Nvidia gandeng Uber dan Mercedes-Benz untuk mobil otonom

Nvidia menjalin kemitraan dengan Uber untuk melengkapi lebih banyak kendaraan perusahaan transportasi daring tersebut dengan infrastruktur mengemudi otonom.
Sumber: Nvidia

Nvidia menjalin kemitraan dengan Uber untuk melengkapi lebih banyak kendaraan perusahaan transportasi daring tersebut dengan infrastruktur mengemudi otonom, dilansir dari Engadget. Kesepakatan ini berpusat pada platform pengembangan kendaraan otonom Drive AGX Hyperion 10 milik Nvidia, sebuah sistem komputer dan sensor yang dapat membuat kendaraan apa pun mampu mengemudi sendiri tingkat 4, serta perangkat lunak Drive.​

Kemitraan ini akan membuat armada global kendaraan otonom Uber tumbuh hingga 100.000 kendaraan seiring waktu, dimulai pada 2027. Ini merupakan langkah signifikan dalam upaya Uber menghadirkan layanan transportasi tanpa pengemudi dalam skala besar.​

Beberapa merek otomotif terkemuka juga berkolaborasi dengan Nvidia dalam dorongan mengembangkan kendaraan yang benar-benar otonom. Stellantis, Lucid, dan Mercedes-Benz sedang mengerjakan kendaraan yang akan mendukung teknologi tingkat 4 Nvidia. Teknologi tingkat 4 berarti kendaraan dapat mengemudi sendiri dalam kondisi tertentu tanpa campur tangan manusia.​

Sistem Drive AGX Hyperion 10 menggabungkan perangkat keras komputasi bertenaga tinggi dengan susunan sensor canggih termasuk kamera, radar, dan lidar untuk memberikan kendaraan kemampuan melihat dan memahami lingkungan sekitarnya secara menyeluruh. Platform ini dirancang sebagai solusi menyeluruh yang dapat diintegrasikan ke berbagai jenis kendaraan.

Selain kendaraan penumpang, Aurora, Volvo Autonomous Solutions, dan Waabi mengejar implementasi Drive AGX Hyperion 10 ke dalam kendaraan angkut barang jarak jauh. Ini menunjukkan bahwa teknologi mengemudi otonom tidak hanya ditargetkan untuk transportasi pribadi, tetapi juga untuk merevolusi industri logistik dan pengiriman barang.​

Kemitraan ini menempatkan Nvidia sebagai pemain utama dalam perlombaan global menuju kendaraan otonom.
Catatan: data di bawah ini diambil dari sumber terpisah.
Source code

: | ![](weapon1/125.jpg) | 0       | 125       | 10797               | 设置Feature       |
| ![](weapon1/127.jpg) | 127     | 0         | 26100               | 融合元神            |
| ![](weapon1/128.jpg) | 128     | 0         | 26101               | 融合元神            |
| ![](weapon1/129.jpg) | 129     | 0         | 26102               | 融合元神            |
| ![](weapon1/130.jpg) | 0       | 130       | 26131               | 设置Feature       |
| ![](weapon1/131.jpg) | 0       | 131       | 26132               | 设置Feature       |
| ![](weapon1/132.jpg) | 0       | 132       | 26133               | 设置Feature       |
Dengan memasok teknologi inti ke Uber dan produsen otomotif besar, Nvidia berupaya menjadi standar industri untuk sistem mengemudi otonom, mirip dengan dominasi mereka di pasar chip pemrosesan grafis.

Bagi konsumen, perkembangan ini berarti masa depan di mana naik taksi tanpa pengemudi atau pengiriman barang dengan truk otonom bukan lagi fiksi ilmiah, tetapi kenyataan yang akan segera terwujud. Dengan target dimulainya implementasi pada 2027, hanya tinggal menunggu beberapa tahun sebelum teknologi ini mulai terlihat di jalan-jalan.

Langkah Nvidia ini juga mencerminkan pergeseran industri otomotif dari perangkat keras mekanis tradisional menuju sistem yang didorong perangkat lunak dan AI, di mana komputasi dan pemrosesan data menjadi inti dari pengalaman berkendara masa depan.